This Month in the Medical News

Followers may have noted that I’ve not very much  posted in a while.  This is primarily due to spring migration.  As an avid birder, I have been spending nearly every free daylight hour, and some non-daylignt hours afield enjoying this miracle of nature.  The neotropic songbirds and Arcitc breeding shorebirds have been racing past to get to their breeding grounds on time to procreate and fledge their young in the short northern summer. As a birder have been out experiencing the spring birds.

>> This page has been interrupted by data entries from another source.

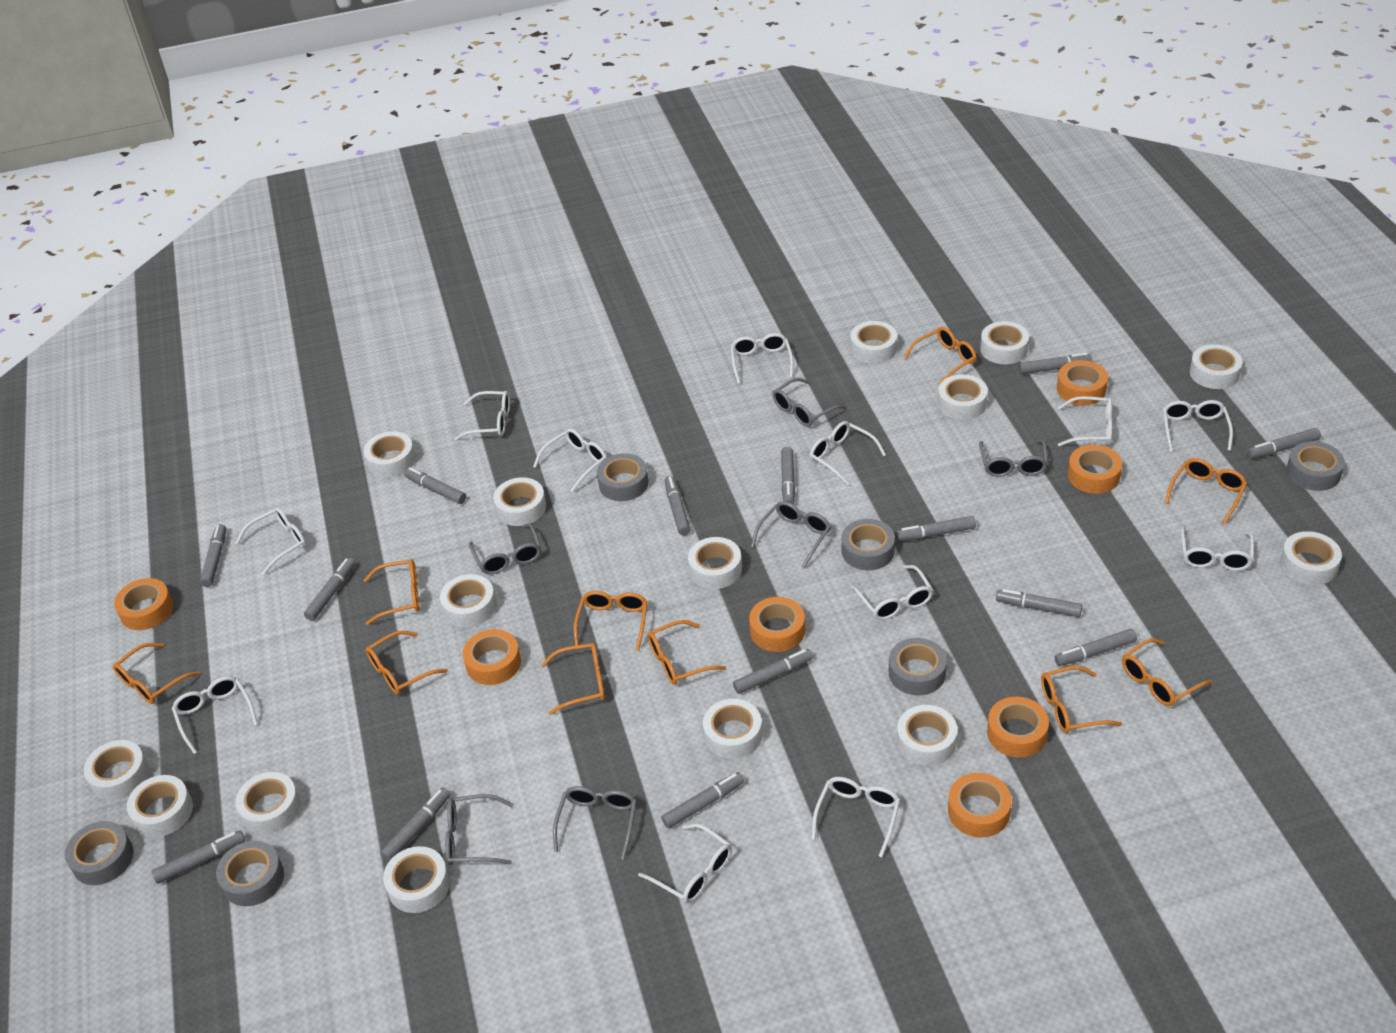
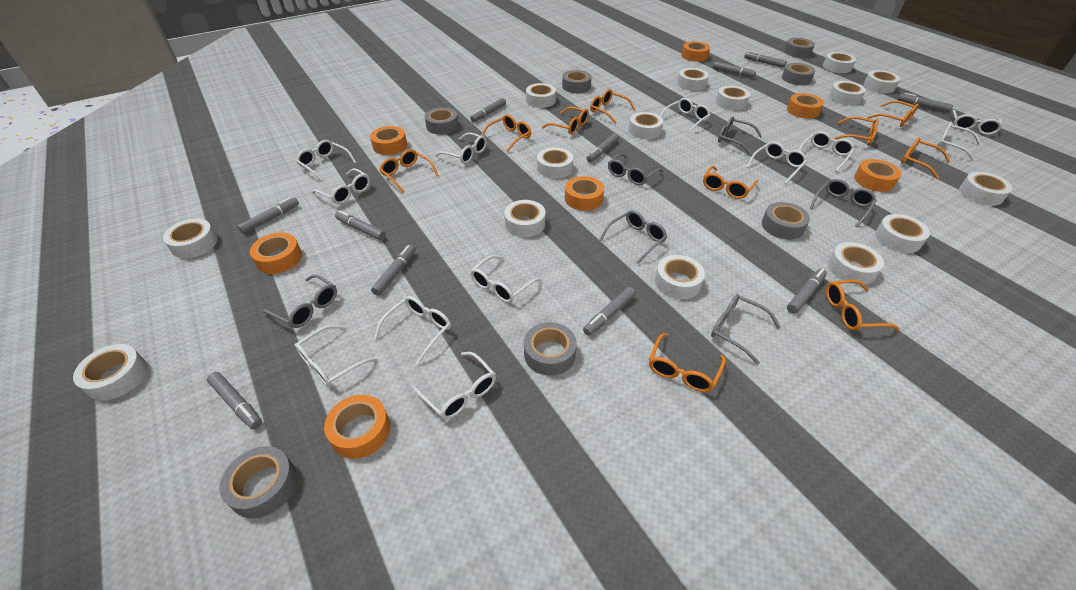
grey marker: 14 -> 11
grey tape: 6 -> 7

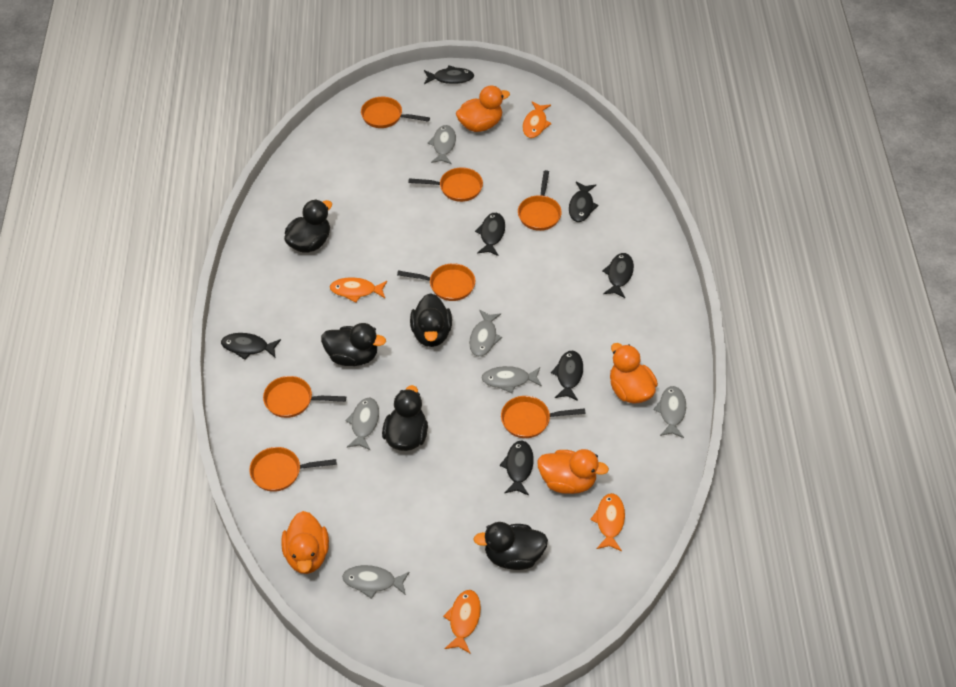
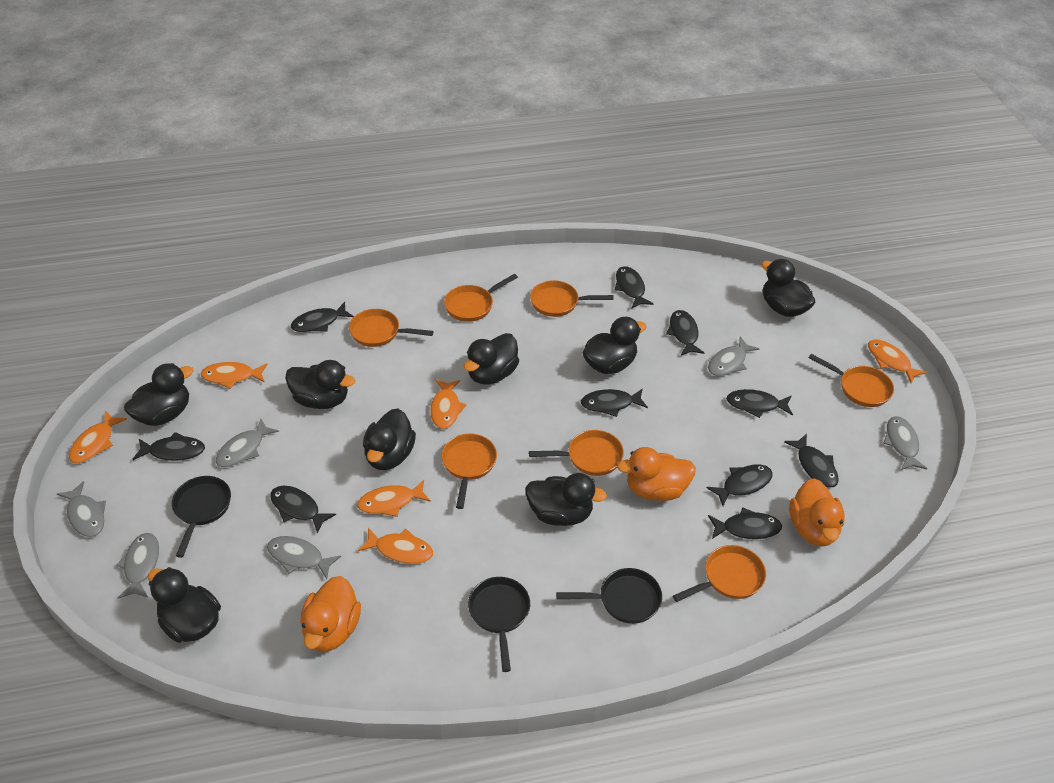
black duck: 5 -> 8
black fish: 7 -> 10
black pan: 0 -> 3
orange duck: 4 -> 3
orange fish: 4 -> 6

I have made some time to watch the medical news and some noteworthy and thought-provoking new recommendations from the CDC critique of new drugs and have been released.  Here is a quick review:

 

  • Pre-exposure HIV Drug Prophylaxis:  The CDC recently recommended that certain high risk populations take a combination drug, available at this time as Truvada be used to reduce infection rates. This is controversial even among gay activists primarily because of concerns that high risk populations may percieve this as a good alternative to condom use. Examples of high risk populations include men who have sex with men (MSM), HIV discordant sexually active couples, heterosexual couples who are HIV discordant couples trying to conceive, and IV drug users.  The reduction in new HIV cases in persons taking the drug vs. controls was very impressive in the studies done to get the CDC recommendation, but whether this recommendation leads young MSM to lower condom use rates remains to  seen.
  • E-cigs for Smoking Cessatioon:  An press release in Addiction looks at the efficacy of e-cigarettes as a way to quit smoking.  The authors are careful not to recommend e-cigarettes as a safe smoking cessation aide.  My take on this is that in likelihood e-cigarettes are not safe, but are very likely to be less dangerous that smoking cigarettes.  If using e-cigarettes can help even a minority of patients who smoke quit smoking, while others switch from cigarettes to vapor there is likely a net positive in overall risk reduction. That said I completely agree that this unregulated and likely unsafe addictive product needs much more study and should be regulated as are other tobacco products.
  • The $1000./ day New Hepatitis C Therapy:  Hepatitic C is a huge U.S. health threat.  The USPSTF recommends all baby-boomers borh from 1945-1965, be tested for Hepatitic C.  A new oral combination drug therapy promises to be safer and more effective than previous treatments that required use of interferon. Criticism of the studies used to gain FDA approval of this new ridiculously expensive drug cocktail has surfaced, and it will be interesting to see how this all sorts out.
  • New No-calorie sweetener gets FDA Approval:  Advantame recently recieved FDA approval as an artificial sweetener.  Like Splenda and unlike aspartame if is heat stable and can  be used in cooking applications.  It will be interesting to see if it gains market share as a new alternative.  The biggest problem with all of the artificial sweeteners is a lack of evidence that they promote weight loss.
  • Nasal Spray Naloxone for Opioid OD Coming Soon?:  Death and accidental overdose complications from opioids is a huge health concern.  Death from accidental prescription opioid overdose has surpassed all other drug related causes of death in the U.S.  Naloxone is an effective antidote for opioid overdosage and it was announced this month that two drug companies are partnering to try  to bring to market a nasal spray form of naloxone that persons at risk for opioid OD could carry to treat their own or others opioid OD.   This is bound to raise all sorts of questions for physicians and opioid users as to who should carry this product.

I hope these capsules of info have  been helpful.  Stay  tuned for more from DrPullen.com as the migration slows and summer comes.